=== Begin Enclosure ===

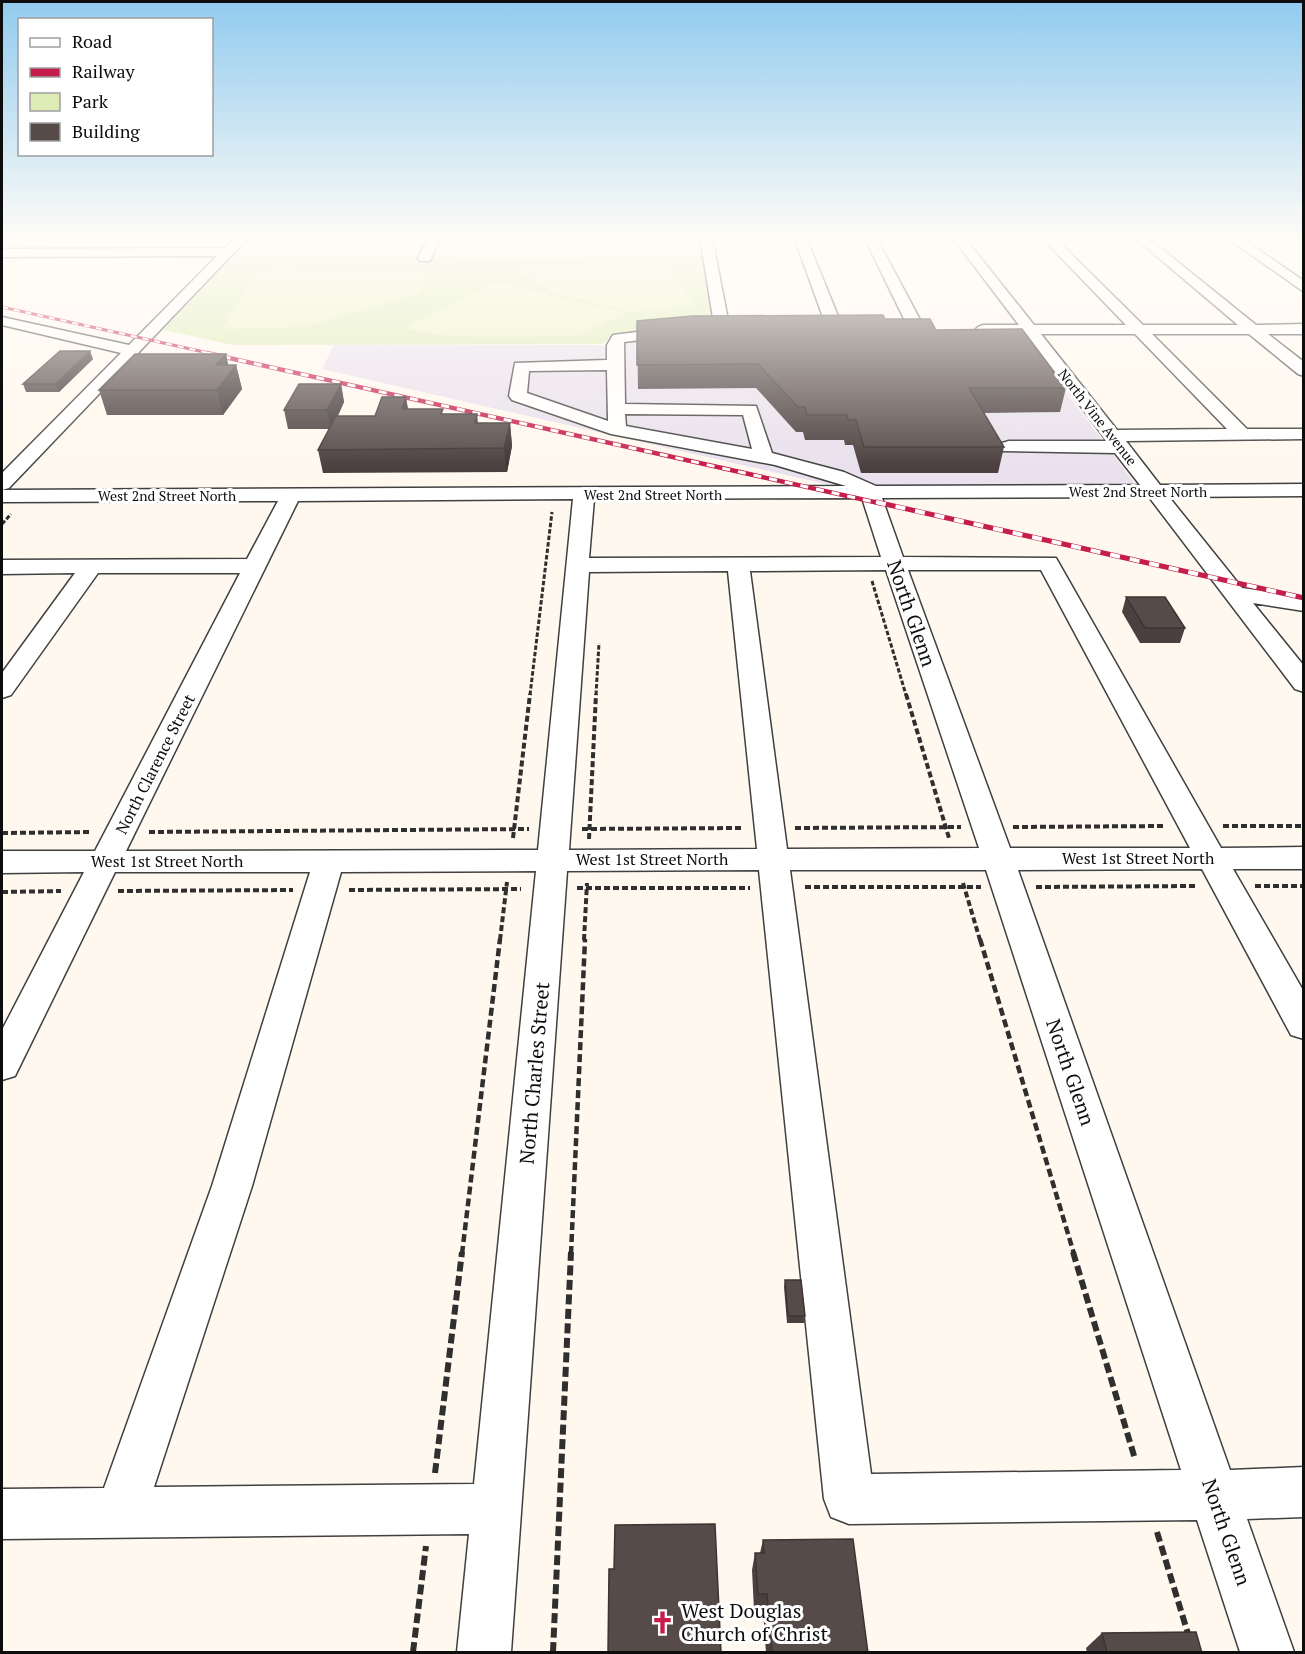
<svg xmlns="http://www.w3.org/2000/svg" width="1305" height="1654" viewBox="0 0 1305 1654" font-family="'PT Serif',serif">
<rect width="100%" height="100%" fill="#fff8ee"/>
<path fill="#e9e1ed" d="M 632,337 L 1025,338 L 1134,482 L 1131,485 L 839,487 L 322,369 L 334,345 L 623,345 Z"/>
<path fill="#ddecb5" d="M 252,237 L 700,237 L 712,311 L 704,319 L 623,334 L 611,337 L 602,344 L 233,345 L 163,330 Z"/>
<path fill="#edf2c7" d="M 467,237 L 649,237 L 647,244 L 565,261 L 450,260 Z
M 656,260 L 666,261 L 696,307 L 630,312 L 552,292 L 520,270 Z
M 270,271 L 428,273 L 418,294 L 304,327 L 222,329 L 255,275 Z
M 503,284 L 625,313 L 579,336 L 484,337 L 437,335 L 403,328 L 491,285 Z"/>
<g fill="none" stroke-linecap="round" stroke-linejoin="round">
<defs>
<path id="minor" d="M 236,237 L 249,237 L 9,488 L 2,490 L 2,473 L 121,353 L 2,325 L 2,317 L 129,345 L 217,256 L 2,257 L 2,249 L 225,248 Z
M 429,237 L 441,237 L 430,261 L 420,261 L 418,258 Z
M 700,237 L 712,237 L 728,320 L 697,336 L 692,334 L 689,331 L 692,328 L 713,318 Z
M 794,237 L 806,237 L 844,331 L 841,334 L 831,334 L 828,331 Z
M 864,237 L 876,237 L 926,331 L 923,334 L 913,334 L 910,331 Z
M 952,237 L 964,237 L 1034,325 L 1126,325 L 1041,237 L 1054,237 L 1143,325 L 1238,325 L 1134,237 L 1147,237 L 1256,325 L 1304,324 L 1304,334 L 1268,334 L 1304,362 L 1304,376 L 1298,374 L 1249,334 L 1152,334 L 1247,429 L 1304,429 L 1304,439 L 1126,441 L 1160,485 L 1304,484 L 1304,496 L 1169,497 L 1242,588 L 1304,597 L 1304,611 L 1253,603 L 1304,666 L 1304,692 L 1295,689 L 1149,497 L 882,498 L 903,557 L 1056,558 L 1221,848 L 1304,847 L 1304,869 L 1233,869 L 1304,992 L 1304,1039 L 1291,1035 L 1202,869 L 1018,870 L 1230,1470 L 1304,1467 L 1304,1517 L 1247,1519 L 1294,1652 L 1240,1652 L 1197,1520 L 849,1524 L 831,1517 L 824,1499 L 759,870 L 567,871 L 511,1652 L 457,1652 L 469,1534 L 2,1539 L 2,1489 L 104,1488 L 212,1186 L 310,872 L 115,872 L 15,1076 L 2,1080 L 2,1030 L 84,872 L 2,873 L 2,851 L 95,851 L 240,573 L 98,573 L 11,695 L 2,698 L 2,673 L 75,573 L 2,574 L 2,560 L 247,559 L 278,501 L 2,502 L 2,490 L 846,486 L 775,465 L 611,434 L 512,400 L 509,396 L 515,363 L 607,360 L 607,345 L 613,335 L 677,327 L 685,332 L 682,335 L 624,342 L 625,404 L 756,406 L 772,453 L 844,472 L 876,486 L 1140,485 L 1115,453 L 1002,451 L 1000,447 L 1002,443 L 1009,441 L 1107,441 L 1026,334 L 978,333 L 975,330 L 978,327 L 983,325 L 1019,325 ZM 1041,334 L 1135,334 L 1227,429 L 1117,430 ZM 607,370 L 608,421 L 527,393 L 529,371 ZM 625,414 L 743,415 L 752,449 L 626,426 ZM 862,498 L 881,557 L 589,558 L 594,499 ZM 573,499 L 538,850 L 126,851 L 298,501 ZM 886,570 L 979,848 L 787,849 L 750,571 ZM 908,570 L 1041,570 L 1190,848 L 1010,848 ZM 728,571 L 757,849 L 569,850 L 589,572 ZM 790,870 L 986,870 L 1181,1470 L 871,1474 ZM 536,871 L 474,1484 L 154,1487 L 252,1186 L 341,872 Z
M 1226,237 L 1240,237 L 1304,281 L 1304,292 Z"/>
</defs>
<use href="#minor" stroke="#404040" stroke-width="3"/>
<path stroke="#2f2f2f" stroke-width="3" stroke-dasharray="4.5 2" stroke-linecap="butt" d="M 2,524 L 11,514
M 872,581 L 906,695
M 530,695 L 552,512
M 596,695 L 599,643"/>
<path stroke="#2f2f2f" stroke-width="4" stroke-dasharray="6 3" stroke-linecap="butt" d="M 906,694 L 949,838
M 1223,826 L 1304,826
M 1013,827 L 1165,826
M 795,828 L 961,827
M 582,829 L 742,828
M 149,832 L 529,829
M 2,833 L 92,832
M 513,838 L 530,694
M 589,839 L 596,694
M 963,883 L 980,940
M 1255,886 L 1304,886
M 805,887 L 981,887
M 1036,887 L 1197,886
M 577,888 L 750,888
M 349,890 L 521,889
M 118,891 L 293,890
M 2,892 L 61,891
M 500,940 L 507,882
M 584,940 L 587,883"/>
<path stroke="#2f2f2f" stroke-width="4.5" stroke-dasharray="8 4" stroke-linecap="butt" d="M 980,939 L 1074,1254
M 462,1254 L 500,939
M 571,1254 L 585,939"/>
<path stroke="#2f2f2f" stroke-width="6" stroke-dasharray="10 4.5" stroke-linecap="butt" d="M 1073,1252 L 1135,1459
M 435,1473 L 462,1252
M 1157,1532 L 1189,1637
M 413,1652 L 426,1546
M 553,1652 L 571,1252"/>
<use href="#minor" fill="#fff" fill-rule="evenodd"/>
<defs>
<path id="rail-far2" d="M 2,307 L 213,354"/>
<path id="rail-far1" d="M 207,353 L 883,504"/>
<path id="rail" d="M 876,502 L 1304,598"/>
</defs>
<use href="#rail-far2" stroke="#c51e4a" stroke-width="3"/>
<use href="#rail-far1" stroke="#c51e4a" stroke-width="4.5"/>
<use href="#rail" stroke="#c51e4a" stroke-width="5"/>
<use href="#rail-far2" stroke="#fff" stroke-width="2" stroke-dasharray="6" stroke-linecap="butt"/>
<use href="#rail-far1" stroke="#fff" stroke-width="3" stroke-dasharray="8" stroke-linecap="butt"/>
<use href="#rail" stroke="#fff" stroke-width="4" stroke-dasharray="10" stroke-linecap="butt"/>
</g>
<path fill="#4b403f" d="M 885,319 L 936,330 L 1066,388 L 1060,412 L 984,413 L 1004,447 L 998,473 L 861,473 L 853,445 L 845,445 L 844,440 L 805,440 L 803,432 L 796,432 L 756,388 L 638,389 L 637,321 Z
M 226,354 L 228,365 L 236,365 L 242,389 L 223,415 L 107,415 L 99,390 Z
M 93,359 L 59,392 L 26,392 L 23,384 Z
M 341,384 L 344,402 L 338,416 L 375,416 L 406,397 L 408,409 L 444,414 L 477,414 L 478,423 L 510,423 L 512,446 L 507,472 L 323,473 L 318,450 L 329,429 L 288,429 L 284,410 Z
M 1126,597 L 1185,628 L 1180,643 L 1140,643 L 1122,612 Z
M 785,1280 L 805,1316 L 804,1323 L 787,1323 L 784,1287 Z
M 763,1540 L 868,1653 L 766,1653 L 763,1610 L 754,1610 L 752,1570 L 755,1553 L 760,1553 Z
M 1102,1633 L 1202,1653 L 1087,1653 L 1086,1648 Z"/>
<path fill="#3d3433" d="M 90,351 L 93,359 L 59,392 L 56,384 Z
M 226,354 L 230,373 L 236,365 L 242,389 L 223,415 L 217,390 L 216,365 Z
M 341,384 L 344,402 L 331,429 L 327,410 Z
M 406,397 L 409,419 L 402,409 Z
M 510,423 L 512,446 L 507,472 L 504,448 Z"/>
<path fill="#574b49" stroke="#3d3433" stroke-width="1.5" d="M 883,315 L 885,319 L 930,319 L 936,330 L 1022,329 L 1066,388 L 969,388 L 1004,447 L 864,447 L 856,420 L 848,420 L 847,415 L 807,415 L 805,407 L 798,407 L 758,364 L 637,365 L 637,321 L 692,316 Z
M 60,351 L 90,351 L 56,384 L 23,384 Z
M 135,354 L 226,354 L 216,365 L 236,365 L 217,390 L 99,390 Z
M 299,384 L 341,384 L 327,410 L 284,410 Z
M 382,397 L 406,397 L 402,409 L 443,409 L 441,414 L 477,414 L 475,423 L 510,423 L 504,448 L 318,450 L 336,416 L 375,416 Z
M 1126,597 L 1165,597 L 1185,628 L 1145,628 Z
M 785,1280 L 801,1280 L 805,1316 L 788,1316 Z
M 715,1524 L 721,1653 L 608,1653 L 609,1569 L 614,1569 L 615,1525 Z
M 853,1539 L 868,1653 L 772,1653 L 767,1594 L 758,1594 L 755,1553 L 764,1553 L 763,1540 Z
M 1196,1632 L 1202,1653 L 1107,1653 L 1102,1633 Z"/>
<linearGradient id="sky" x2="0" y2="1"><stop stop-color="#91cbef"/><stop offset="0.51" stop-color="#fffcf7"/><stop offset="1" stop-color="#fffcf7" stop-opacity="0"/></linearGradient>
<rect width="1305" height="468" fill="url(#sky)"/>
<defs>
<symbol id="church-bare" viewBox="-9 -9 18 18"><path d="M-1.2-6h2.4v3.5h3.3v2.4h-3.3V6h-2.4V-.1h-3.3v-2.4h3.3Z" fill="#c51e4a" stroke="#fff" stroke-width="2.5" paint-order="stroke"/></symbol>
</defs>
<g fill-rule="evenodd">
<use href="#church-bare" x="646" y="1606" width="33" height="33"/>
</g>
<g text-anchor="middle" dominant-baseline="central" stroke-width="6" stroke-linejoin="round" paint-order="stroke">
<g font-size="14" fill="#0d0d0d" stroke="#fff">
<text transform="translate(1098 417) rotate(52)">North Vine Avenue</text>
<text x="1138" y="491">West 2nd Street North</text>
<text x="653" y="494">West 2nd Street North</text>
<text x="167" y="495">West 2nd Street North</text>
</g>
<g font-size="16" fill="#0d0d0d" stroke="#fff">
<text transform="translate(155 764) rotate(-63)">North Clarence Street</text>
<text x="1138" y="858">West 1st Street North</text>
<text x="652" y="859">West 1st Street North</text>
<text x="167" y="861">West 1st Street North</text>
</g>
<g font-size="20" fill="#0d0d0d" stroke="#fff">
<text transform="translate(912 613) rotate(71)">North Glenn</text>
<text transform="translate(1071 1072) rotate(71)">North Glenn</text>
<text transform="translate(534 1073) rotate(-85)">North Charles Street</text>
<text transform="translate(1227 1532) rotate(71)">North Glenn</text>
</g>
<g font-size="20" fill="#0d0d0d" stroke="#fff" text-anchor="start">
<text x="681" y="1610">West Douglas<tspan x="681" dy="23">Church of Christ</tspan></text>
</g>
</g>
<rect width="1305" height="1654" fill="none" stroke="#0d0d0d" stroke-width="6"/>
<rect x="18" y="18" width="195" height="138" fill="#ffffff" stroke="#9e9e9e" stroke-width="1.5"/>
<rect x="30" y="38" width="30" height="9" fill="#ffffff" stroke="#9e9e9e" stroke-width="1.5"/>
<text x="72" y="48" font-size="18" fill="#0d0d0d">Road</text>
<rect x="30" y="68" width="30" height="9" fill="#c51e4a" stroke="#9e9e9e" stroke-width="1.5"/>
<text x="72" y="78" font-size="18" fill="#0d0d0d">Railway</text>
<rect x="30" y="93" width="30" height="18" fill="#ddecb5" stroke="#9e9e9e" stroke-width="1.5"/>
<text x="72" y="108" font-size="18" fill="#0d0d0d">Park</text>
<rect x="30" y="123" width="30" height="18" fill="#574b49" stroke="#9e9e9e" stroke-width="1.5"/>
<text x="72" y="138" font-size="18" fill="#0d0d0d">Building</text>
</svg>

=== End Enclosure ===
=== Begin Enclosure ===

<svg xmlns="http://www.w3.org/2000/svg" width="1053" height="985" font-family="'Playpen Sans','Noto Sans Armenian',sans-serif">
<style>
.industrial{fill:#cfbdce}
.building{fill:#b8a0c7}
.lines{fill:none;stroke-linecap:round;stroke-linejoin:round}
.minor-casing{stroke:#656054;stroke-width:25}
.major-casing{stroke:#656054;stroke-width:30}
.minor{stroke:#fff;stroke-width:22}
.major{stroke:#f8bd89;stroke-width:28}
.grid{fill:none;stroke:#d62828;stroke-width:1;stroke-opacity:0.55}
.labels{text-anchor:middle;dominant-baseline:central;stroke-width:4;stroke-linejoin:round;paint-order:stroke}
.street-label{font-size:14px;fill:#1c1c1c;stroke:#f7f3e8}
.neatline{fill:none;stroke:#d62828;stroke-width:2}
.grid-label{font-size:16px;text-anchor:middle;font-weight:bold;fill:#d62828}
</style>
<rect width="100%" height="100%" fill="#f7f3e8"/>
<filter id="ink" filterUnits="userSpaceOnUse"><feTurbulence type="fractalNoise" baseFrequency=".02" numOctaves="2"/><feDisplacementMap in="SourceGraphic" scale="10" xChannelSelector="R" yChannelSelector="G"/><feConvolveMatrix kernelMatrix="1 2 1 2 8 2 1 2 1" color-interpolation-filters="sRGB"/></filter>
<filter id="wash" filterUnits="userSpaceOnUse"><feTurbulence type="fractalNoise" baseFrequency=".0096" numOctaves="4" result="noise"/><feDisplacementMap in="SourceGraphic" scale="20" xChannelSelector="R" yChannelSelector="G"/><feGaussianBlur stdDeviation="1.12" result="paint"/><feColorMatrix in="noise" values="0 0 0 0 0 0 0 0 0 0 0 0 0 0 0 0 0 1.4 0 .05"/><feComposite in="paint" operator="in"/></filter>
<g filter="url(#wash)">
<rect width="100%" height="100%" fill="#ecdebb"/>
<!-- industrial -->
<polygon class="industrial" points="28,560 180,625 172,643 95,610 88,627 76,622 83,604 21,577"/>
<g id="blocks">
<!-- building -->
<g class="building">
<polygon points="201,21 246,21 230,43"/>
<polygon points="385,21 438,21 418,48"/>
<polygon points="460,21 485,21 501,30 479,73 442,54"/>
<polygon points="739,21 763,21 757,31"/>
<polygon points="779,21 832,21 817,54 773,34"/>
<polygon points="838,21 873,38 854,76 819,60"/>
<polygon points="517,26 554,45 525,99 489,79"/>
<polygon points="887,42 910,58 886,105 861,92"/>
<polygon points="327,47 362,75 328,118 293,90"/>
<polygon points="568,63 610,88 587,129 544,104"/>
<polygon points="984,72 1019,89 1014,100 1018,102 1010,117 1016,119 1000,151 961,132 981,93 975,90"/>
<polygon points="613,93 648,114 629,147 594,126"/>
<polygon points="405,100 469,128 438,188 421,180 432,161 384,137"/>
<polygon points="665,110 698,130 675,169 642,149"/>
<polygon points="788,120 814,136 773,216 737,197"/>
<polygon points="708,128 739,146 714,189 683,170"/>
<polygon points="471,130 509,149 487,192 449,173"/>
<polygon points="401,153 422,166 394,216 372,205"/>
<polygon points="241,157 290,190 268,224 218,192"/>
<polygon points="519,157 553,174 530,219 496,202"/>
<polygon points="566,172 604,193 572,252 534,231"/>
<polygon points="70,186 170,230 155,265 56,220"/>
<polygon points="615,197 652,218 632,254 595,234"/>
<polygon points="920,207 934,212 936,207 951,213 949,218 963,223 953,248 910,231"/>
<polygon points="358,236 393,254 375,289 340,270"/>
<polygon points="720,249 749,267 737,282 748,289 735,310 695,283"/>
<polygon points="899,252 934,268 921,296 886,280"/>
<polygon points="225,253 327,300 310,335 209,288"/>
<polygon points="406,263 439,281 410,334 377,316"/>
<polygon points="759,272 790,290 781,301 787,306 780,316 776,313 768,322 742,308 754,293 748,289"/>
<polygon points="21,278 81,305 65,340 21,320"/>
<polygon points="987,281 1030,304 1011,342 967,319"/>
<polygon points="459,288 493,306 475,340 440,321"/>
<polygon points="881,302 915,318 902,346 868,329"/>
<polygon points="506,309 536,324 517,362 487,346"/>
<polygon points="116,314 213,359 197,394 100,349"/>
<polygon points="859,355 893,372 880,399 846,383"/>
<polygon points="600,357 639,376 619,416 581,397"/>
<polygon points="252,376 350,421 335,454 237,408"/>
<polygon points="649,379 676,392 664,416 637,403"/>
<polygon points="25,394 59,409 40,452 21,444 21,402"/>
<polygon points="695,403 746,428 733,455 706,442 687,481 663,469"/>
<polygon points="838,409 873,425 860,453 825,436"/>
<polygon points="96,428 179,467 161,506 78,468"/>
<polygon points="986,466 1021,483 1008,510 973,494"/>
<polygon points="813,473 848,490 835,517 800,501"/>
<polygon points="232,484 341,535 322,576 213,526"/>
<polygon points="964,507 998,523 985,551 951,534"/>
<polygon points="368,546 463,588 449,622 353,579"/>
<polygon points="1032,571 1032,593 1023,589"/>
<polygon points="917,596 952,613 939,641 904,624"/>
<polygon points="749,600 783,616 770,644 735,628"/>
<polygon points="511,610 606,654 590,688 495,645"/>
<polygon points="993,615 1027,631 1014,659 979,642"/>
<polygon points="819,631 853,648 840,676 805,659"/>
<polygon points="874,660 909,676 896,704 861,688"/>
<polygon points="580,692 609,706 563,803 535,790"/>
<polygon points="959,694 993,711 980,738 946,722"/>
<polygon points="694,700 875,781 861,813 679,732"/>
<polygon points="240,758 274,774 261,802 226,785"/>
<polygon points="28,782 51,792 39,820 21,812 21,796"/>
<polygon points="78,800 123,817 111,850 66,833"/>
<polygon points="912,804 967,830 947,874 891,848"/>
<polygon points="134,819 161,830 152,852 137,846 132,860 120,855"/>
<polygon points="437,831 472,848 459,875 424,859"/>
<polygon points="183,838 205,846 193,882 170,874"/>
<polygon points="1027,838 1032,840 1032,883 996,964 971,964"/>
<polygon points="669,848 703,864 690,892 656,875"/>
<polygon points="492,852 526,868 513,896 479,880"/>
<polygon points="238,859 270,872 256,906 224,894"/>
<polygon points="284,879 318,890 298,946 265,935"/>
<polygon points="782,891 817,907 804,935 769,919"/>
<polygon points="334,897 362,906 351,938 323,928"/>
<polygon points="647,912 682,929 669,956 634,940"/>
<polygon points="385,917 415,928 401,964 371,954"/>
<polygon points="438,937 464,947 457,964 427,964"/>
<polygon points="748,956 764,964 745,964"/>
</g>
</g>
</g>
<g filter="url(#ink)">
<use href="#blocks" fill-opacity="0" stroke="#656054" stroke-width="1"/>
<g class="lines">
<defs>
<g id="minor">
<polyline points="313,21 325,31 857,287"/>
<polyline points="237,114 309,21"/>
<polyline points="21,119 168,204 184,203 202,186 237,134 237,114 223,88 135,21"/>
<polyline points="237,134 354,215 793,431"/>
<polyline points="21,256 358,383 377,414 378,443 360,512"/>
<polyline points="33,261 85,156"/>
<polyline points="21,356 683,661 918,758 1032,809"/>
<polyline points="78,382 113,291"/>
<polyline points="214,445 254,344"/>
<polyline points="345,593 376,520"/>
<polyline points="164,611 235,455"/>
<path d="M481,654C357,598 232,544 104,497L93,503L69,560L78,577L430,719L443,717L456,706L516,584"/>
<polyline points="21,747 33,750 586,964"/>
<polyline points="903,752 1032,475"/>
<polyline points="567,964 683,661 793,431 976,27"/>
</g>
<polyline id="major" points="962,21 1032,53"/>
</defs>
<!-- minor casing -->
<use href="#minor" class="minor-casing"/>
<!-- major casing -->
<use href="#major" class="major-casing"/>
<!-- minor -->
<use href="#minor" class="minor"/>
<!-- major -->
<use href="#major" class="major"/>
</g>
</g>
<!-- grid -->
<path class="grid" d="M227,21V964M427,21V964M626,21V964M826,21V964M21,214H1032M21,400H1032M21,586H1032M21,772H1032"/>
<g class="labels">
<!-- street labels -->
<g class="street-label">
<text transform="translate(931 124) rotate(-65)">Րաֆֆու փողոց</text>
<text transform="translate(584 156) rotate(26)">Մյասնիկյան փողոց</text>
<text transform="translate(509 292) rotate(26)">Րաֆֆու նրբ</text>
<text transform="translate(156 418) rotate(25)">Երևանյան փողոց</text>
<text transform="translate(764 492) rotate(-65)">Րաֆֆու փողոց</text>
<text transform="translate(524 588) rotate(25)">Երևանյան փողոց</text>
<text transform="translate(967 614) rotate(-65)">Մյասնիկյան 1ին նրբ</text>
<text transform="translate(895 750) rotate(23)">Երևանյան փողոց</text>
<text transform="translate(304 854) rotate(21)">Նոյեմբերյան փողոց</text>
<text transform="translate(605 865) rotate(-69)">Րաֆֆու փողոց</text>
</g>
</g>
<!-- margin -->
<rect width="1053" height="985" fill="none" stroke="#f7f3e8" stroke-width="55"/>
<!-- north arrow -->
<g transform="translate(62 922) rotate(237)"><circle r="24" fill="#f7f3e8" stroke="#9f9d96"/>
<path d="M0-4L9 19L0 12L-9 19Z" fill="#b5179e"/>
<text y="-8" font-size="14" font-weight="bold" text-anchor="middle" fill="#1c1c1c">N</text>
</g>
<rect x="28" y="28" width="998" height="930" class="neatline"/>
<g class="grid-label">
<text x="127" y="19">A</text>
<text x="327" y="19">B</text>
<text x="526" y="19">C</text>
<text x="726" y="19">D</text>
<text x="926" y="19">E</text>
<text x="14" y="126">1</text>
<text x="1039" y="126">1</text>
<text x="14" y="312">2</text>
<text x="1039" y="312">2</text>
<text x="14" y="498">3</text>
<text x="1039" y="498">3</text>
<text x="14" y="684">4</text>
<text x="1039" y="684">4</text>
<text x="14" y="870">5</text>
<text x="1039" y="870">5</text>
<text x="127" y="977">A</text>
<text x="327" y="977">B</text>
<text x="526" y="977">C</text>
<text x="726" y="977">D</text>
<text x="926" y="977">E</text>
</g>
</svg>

=== End Enclosure ===

PROBLEM TO WORK ON.
Read the material above and copy out each line holding "lines".

SOLUTION FOR THIS EXERCISE.
.lines{fill:none;stroke-linecap:round;stroke-linejoin:round}
<g class="lines">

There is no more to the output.